Give all the lines below again, exactly, with no pictures.

INPUT DATA —
○ ○ ○ ○ ○ ○ ○
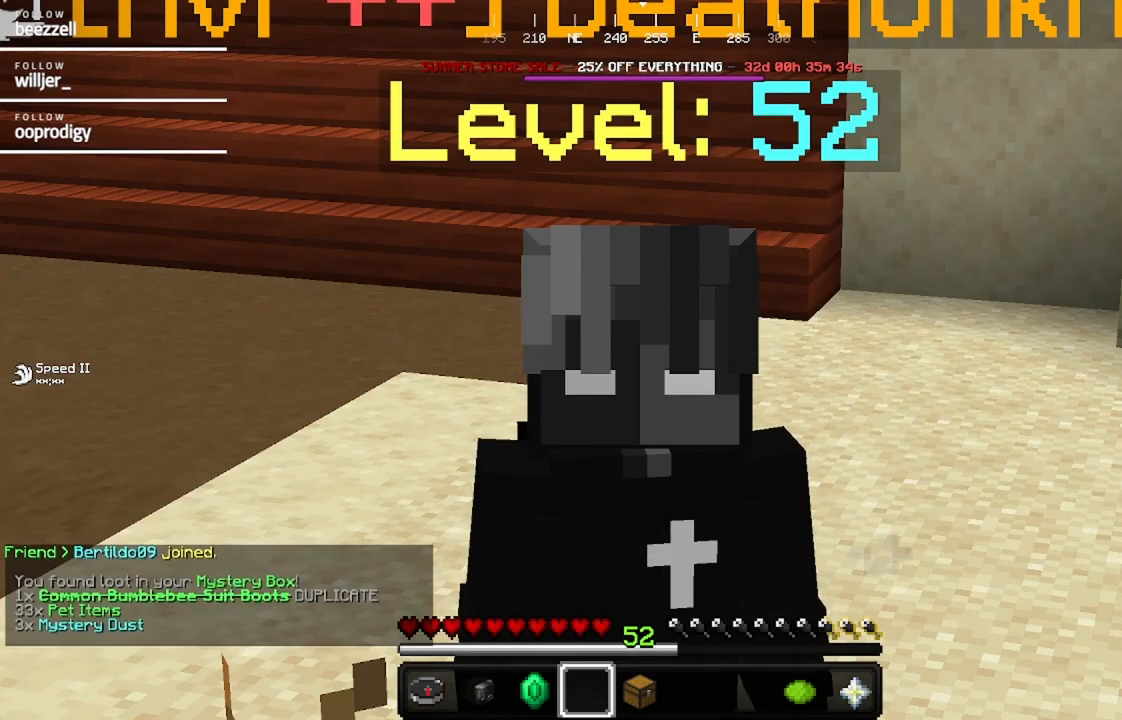
{"keys": [], "mouse": [], "events": []}
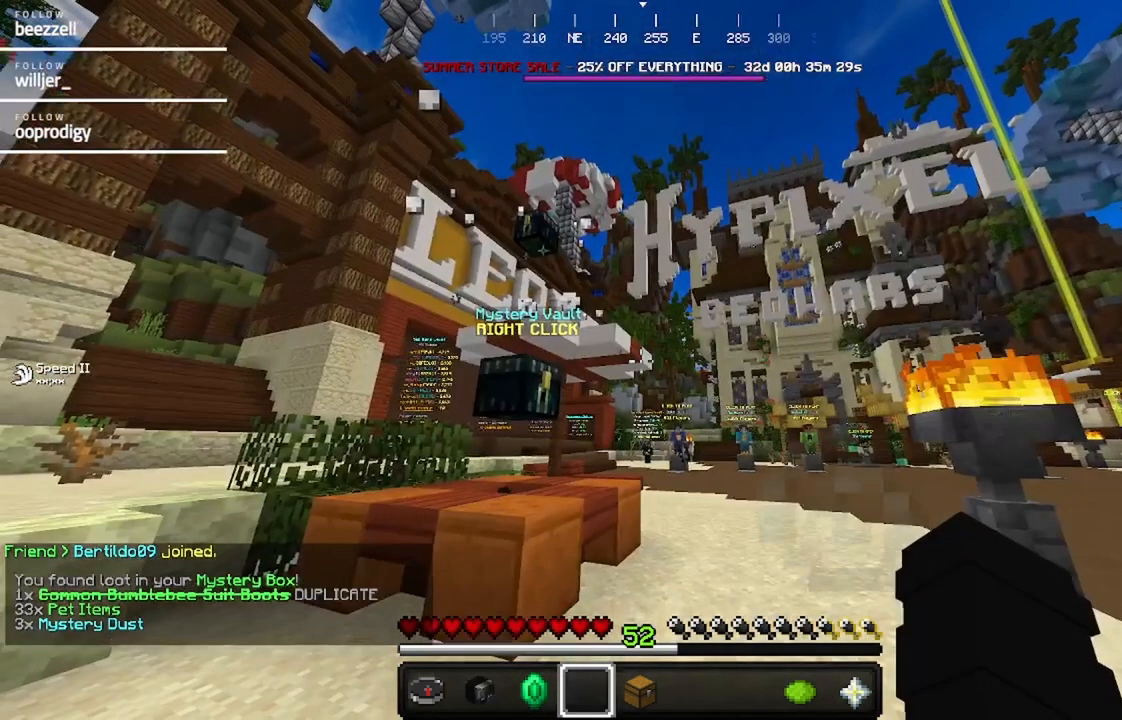
{"keys": [], "mouse": [], "events": [[133, "a", "down"], [317, "a", "up"], [317, "w", "down"], [467, "w", "up"]]}
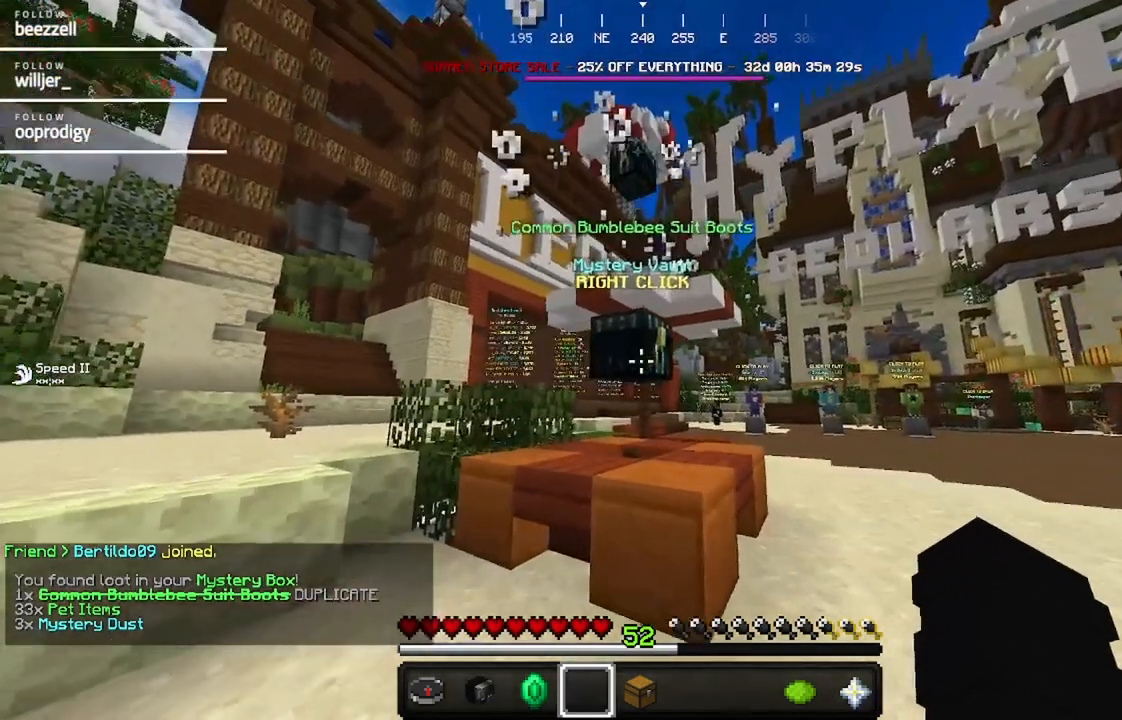
{"keys": ["w"], "mouse": [], "events": [[350, "w", "down"]]}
○ ○ ○ ○ ○ ○ ○
REPLY —
{"keys": [], "mouse": [], "events": []}
{"keys": [], "mouse": [], "events": [[133, "a", "down"], [317, "a", "up"], [317, "w", "down"], [467, "w", "up"]]}
{"keys": ["w"], "mouse": [], "events": [[350, "w", "down"]]}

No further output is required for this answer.